If you were to ask me this 2 years ago I would’ve had a lot to talk about, right now? Not so much and most of it is not interesting at all.
Okay, so past two years – 2012,2013. Oh boy.
By appearance – Not a lot. I didn’t even grow too much, which bothers me. I may have grown two cm’s or something. WHY CAN’T I GROW. I want to be a little bit higher and not be called a munchkin; and only by height. I really stayed the same. I blame my glasses. My glasses kind of shape my face and make it what it is – ’cause believe me, without them, I find myself to look eek. I got quite a few new freckles on the edges of my nose. With every summer I at least find one new freckle. I don’t mind them really nor try to cover them up but they can be annoying.
See, I have no idea what to talk about so I ramble about my face freckles.
I haven’t changed much. Some more bigger changes we’re already made throughout 2011 AND a little bit of 2012. Of course, you learn new things and grow each day.
I honestly wanna say I’ve become a lot more responsible. Be it, not losing my keys on the way to the store ’cause I used to lose keys at least 5-6 times throughout the year guys. And the worst of it is, I lose it and I don’t realize until two weeks that I don’t have it and then I get a new one, use it for 2 days and the previous one magically appears.
And then I lose both of them… LOL. What is that?
Or be it more responsible with my lifestyle. How I eat, how much I eat, WHAT I eat. Which unhealthy products do I use etc.
I’ve definitely realized I always make an effort to be ON TIME. For school classes, when I’m meeting friends, getting some place; even if it’s as simple as leaving to my mom’s, I manage my time more wisely. I really like that.
I guess it falls under SMARTER to make choices. A definitely smart choice was to stop drinking coke and I’ve actually had ups and down’s with that choice but still working on it! To me, a smart choice was to stop eating meat and that I don’t intend to break.
I’ve grown more and more reasonable. I don’t look at the world from only my point of view. I’m not fit into a box and I don’t follow patterns. I’ve had some lessons taught to me by burns on my own skin, from my own doings. I’ve mentioned this before. Scars that lead me have a fear of repeating my mistake again which I think will make me more careful with my words and actions and a better person overall.
That lesson being not taking anybody or anything anybody does for me for granted. It’s really important for me and ever since I learned that lesson, I have been able to notice it being done on me by many of my ”friends”. Which also, sadly, lead to a couple of heartbreaks that keep going till no.

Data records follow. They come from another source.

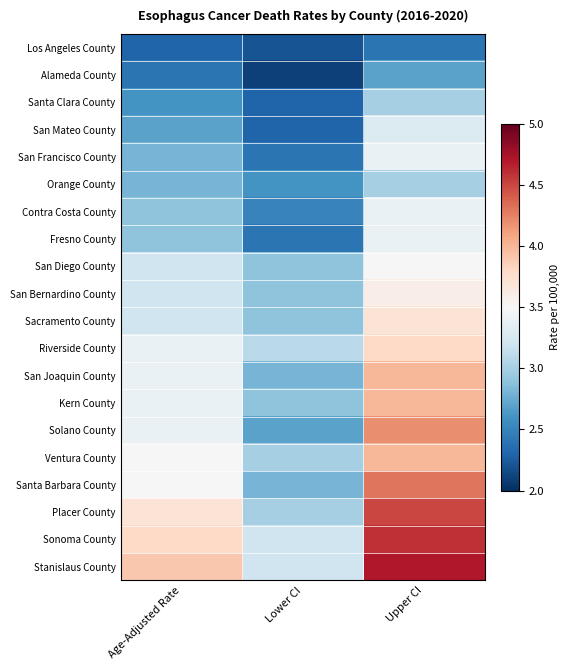

Reading left to right, extract all data points from this chart.

Los Angeles County: Age-Adjusted Rate=2.3	Lower CI=2.2	Upper CI=2.4
Alameda County: Age-Adjusted Rate=2.4	Lower CI=2.1	Upper CI=2.7
Santa Clara County: Age-Adjusted Rate=2.6	Lower CI=2.3	Upper CI=3.0
San Mateo County: Age-Adjusted Rate=2.7	Lower CI=2.3	Upper CI=3.3
San Francisco County: Age-Adjusted Rate=2.8	Lower CI=2.4	Upper CI=3.4
Orange County: Age-Adjusted Rate=2.8	Lower CI=2.6	Upper CI=3.0
Contra Costa County: Age-Adjusted Rate=2.9	Lower CI=2.5	Upper CI=3.4
Fresno County: Age-Adjusted Rate=2.9	Lower CI=2.4	Upper CI=3.4
San Diego County: Age-Adjusted Rate=3.2	Lower CI=2.9	Upper CI=3.5
San Bernardino County: Age-Adjusted Rate=3.2	Lower CI=2.9	Upper CI=3.6
Sacramento County: Age-Adjusted Rate=3.2	Lower CI=2.9	Upper CI=3.7
Riverside County: Age-Adjusted Rate=3.4	Lower CI=3.1	Upper CI=3.8
San Joaquin County: Age-Adjusted Rate=3.4	Lower CI=2.8	Upper CI=4.0
Kern County: Age-Adjusted Rate=3.4	Lower CI=2.9	Upper CI=4.0
Solano County: Age-Adjusted Rate=3.4	Lower CI=2.7	Upper CI=4.2
Ventura County: Age-Adjusted Rate=3.5	Lower CI=3.0	Upper CI=4.0
Santa Barbara County: Age-Adjusted Rate=3.5	Lower CI=2.8	Upper CI=4.3
Placer County: Age-Adjusted Rate=3.7	Lower CI=3.0	Upper CI=4.5
Sonoma County: Age-Adjusted Rate=3.8	Lower CI=3.2	Upper CI=4.6
Stanislaus County: Age-Adjusted Rate=3.9	Lower CI=3.2	Upper CI=4.7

Particularly, not being thankful and taking for granted for everything one has done for you – is what one of my friends did to me. Sadly, that also made me quite bitter from 2013 till now.
I honestly don’t have the patience sometimes to fight over who was right and who was wrong. Especially if I believe I was right, I just leave it at that and don’t care further on. I know that kind of demolishes my reason that I mentioned, but it’s with certain people that regularly piss me off.
Makes me less compassionate sometimes.
Also working on that but with the right people, it never shows . (:
I don’t wanna say I’ve changed a lot. Many would say it’s just growing up, that I matured a little bit and that’s it. That may be true and it terrifies me as well, just a smidge.
But eh, that’s all I have to say. (:
Have you guys noticed any recent change for yourself?